The present study was conducted to determine the effects of yoga on BP and quality of life in patients in primary health care. Our results demonstrated a significant reduction in DBP in the patients who practiced yoga at home compared to the control group (p < 0.05). The yoga at home group also showed a greater improvement in quality of life than the control group (p < 0.05). Patients who practiced yoga in a group with an instructor, however, did not experience significant improvements in BP or self-rated quality of life compared to the control group. Only three of the 83 participants failed to attend the follow-up appointment. This means that a sufficient number of patients completed the study according to the power calculation.
The results imply that simple yoga exercises may be useful as a supplementary BP therapy in addition to medical treatment when prescribed by primary care physicians.
It is well known that physical activity has a BP lowering effect. For those patients who are not able or willing to do demanding exercise, an easy yoga program could be an alternative.
It is interesting to note that a relatively small effort for the health care center (in terms of number of visits) had the best effect on BP and quality of life.
The present study contributes to yoga-hypertension research by examining the effects of yoga in a primary health care setting, where most patients with hypertension are treated. The shorter intervention (yoga at home) can easily be taught to the patient by his or her own doctor at the health care center.
Previous studies have shown that yoga reduces BP [6–9, 16–20]. However, the yoga intervention design varied among these studies and the length of the intervention ranged from 3 to 20 weeks, making it difficult to compare the interventions in terms of effectiveness. Furthermore, some of the studies combined the yoga treatment with other measures, such as changes in diet [19, 20].
One of four invited patients (25%) chose to participate in the study. These patients were probably open-minded about complementary and alternative therapy. In view of this selection bias, the results of the study are probably not applicable to all patients in primary care with hypertension. However, this is the case in most other comparable yoga studies. As reported, the yoga at home patients rated their quality of life at baseline higher than the other groups. This fact could indicate a higher motivation among these patients to try something new to further improve their quality of life. On the other hand, one could argue that it is more difficult to improve quality of life when starting from a higher level. Additionally, the fact that the yoga at home group had an early private appointment with a study physician may in itself have had a positive effect on the results . Patients probably adhere more to a doctor’s advice about yoga when yoga is used as a supplementary therapy. However, the patients in the yoga at home group only met the doctor for 20 minutes, while the yoga class group patients met their instructor for 12 hours during the intervention period.

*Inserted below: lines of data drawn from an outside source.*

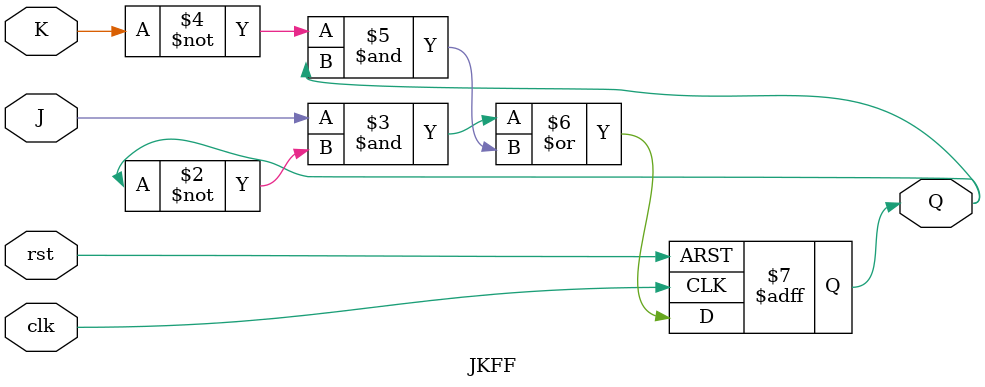
<source format=v>
`timescale 1ns / 1ps

module JKFF(input J, K, clk, rst, output reg Q);

always @(posedge clk or posedge rst)
    if(rst)
        Q <= 0; 
    else
        Q <= (J & ~Q) | (~K & Q);
        
endmodule

</source>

It is unclear why the yoga class group did not have any reduction in BP. One possible explanation lies in the yoga exercises the two groups performed at home. The yoga class group had a more advanced yoga program than the yoga at home group. This may have contributed to the fact that the yoga class group participants performed fewer yoga sessions at home during the intervention than the yoga at home participants. The number of sessions may have influenced the result, but the yoga class group patients spent on average about 50% more time doing yoga than the yoga at home group patients. There might have been additional barriers to the yoga class group members than the advanced exercises, such as travelling to the health care center each week. Being in a class environment with other patients could also make some people feel insecure and uncomfortable. However, one could also argue that these barriers would be balanced by a rewarding interaction with the instructor and other group members.
According to a Swedish literature review, the mean reduction of BP from an antihypertensive drug is 10/5 mmHg, when used alone . The effect of an additional drug is mostly lower. In view of this fact, the mean reduction of DBP of 4.4 mmHg, shows that the effect of the short yoga program could be of clinical relevance and interest when used as a supplement to other treatment.
A weakness of the study concerns the self-reported data (yoga calendar), which is a problem in all studies of this kind. In general, studies on supplementary intervention are difficult to perform, but none the less it is an important study since yoga is increasingly popular and practiced by many people.
The fact that the proportion of women in the different groups varied, with the highest proportion of women in the yoga at home group, may have influenced the results to some extent, since women tended to have a greater SBP-lowering response to yoga than men. However, the differences in age and gender between the groups were not significant.
The participants were matched for SBP at study start. They were not matched regarding the number of medicines. The yoga class group patients had on average more antihypertensive drugs than the yoga at home and control group patients. The differences between the groups were not significant, but more medicines could indicate more severe hypertension.
A 24-hour ambulatory BP measurement would be a more accurate method to measure BP over time, but this was not possible in our study. Moreover, even studies on the effects of medicine on BP are usually not made with 24-hour ambulatory BP measurement.
Randomized allocation is superior to matching in most studies, and this is a limitation of the study. Our rationale for matching the groups was that we wanted to ensure similar SBP values at baseline.